- 12 Apr 2012
A new Article 110/1 of the law on insurance contracts states that, in the event that the legal heirs are designated as beneficiaries without being mentioned by name, the insurance benefit has to be paid to the policy holder's estate, unless counter-proof is provided or if otherwise agreed upon.
Life insurance contracts often include a standard formula stating that, in the event of death, the beneficiaries of the insurance benefit are the spouse, if none, the descendants ((grand)children) or if none, the legal heirs.
In practice, this could cause problems when the policyholder does not have a spouse or (grand)children, but a life partner since some years. Notwithstanding the fact that that he or she drafted a will in favour of the life partner, the insurance company will have to pay the insurance benefit to the 'legal' heirs, who are often distant relatives, as determined in the standard formula. Often this does not correspond with the policyholder's wishes. Based on the new Article 110/1, the insurance benefit will go to the testamentary heir (in the above-described situation: the life partner). Indeed, the insurance benefit now falls into the policyholder's estate, and in the event of a distribution, the testamentary heir will take precedence over the legal heirs (provided that they do not have a legal privilege).
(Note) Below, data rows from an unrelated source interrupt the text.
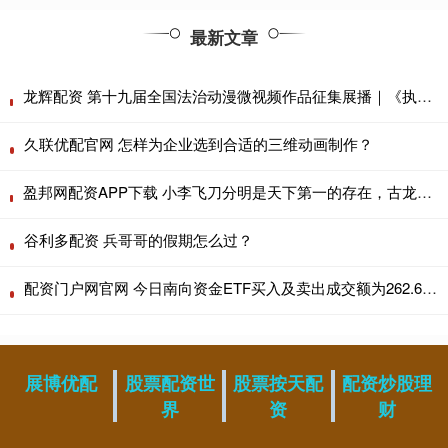
最新文章
龙辉配资 第十九届全国法治动漫微视频作品征集展播｜《执镜溯法 法脉千载少年越》
久联优配官网 怎样为企业选到合适的三维动画制作？
盈邦网配资APP下载 小李飞刀分明是天下第一的存在，古龙为什么让其屈居第三？
谷利多配资 兵哥哥的假期怎么过？
配资门户网官网 今日南向资金ETF买入及卖出成交额为262.64亿港元
展博优配
股票配资世
股票按天配
配资炒股理
界
资
财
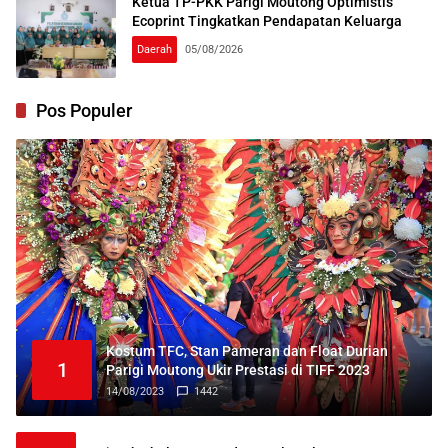
Ketua TP-PKK Parigi Moutong Optimistis
Ecoprint Tingkatkan Pendapatan Keluarga
Daerah
05/08/2026
Pos Populer
Kostum TFC, Stan Pameran dan Float Durian
1
Parigi Moutong Ukir Prestasi di TIFF 2023
14/08/2023
1442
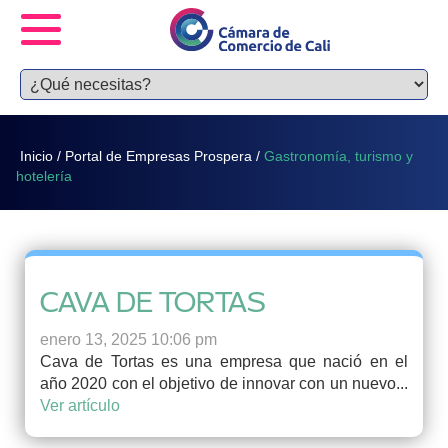
Inicio
/
Portal de Empresas Prospera
/
Gastronomía, turismo y
hotelería
CAVA DE TORTAS
enero 13, 2025 10:06 pm
Cava de Tortas es una empresa que nació en el
año 2020 con el objetivo de innovar con un nuevo...
Ver artículo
This new Article, inserted by the Act of 24 February 2012, was immediately applicable to new agreements as from 5 March 2012. A transitional period of two years (until 5 March 2014) is provided for existing contracts, during which the insurance companies have time to inform their policyholders.
In principle, the new rule is only applicable to individual and collective life insurance contracts (group insurance contracts with death coverage) and not on death coverage provided in pension funds (IBPs). A regulation on pension funds that provides a beneficiary clause referring to the "legal heirs" should therefore also better be clarified, since this includes the same issue.